CONSEGNA: Scrivi il seguito dell'articolo sulla Grecia e sul futuro dell'euro riportato più sotto, riprendendo subito dopo la sua ultima frase.

ARTICOLO:
+++
Quello che accade non consente infatti di scegliere un campo preciso, al massimo rafforza un’ostilità concettuale nei confronti dell’Alta Finanza.
Ciò detto non si avanza  di un passo. La Grecia infatti è vittima dei banchieri e degli speculatori ma  anche di se stessa e della sua corruzione.
Oggi è un terreno di scontro di prima importanza.
Vi si gioca buona parte del futuro dell’euro o – in alternativa – della sterlina e del dollaro.
Sono in gioco la credibilità e la coesione europea con tanto di scenari consequenziali del tutto diversi tra loro (centralità del FMI, creazione di un Fondo Monetario Europeo, varo degli eurobond).
Su queste basi la protesta popolare, per gli effetti antieuropei che comporta, si potrebbe considerare persino nefasta, anglofila. Perché non si tratta affatto di difendere, come ci lasciano credere, lo Stato sociale contro il classismo liberista, ma semplicemente di decidere quale moneta e quale modello liberista coloreranno il classismo greco. E certamente se prevale il modello anglosassone l’Ellade starà ancor peggio di come oggi paventano.
+++
MATERIALE DI PARTENZA:
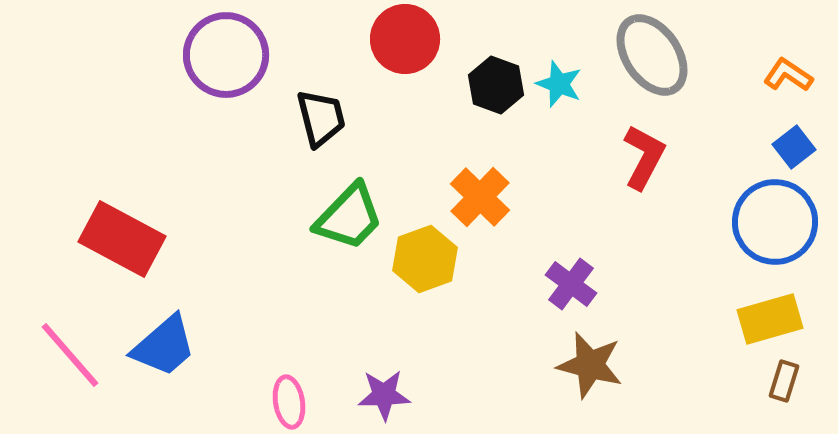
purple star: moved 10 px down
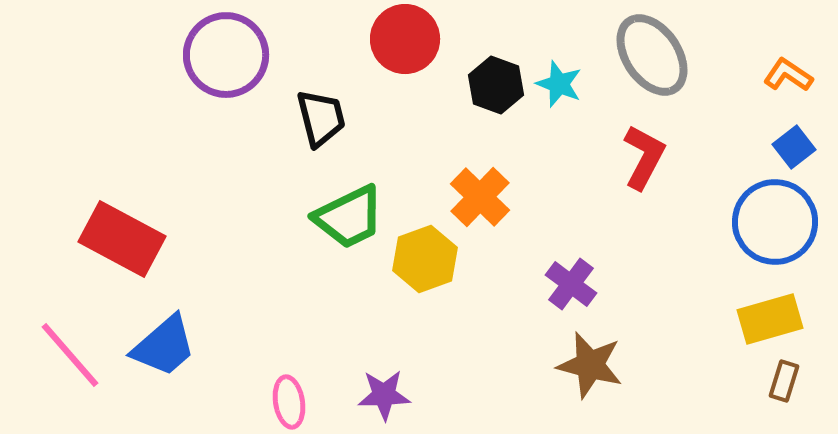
+++
RISPOSTA PROPOSTA:
Tuttavia l’Europa così come si esprime, così come si organizza e per l’anima tecnocratica e burocratica dei suoi apparati, non riesce davvero ad entusiasmarci.
In un’ottica populistica ci viene da tifare allora per le folle elleniche, immaginandole romanticamente in campo contro i sacerdoti del denaro. Ma non è così: esse sono comunque strumento di parte del clero borsistico e bancario, magari contro un’altra parte del nuovo sacerdozio.
Né si può sottovalutare il fatto che la rivolta non nasce dai produttori ma dai funzionari pubblici.
Da troppo tempo, da quando l’assistenzialismo e la corruzione hanno preso il posto dello Stato sociale, quello che chiamiamo welfare altro non è che una piaga parassitaria che ha prodotto la paralisi delle nazioni e lo sviluppo abnorme al loro interno di funzionari intoccabili che gravano sulle tasche pubbliche offrendo, in cambio, burocrazie elefantiache e necrotiche formate, in sovraggiunta, quasi interamente da presuntuosi custodi di ortodossie “progressiste”.
Queste schiere di guardiani della democrazia delegata e consociativa, all’opposto di quanto declamano, rappresentano la forza d’inerzia antinazionale, antieconomica e antisociale tanto nell’Ellade quanto da noi.
Atene quindi ci appassiona a torto.
Comunque andrà a finire  finirà male; c’è solo da sperare che l’esito non si riveli troppo vantaggioso per i paladini del dollaro e per quelli della City.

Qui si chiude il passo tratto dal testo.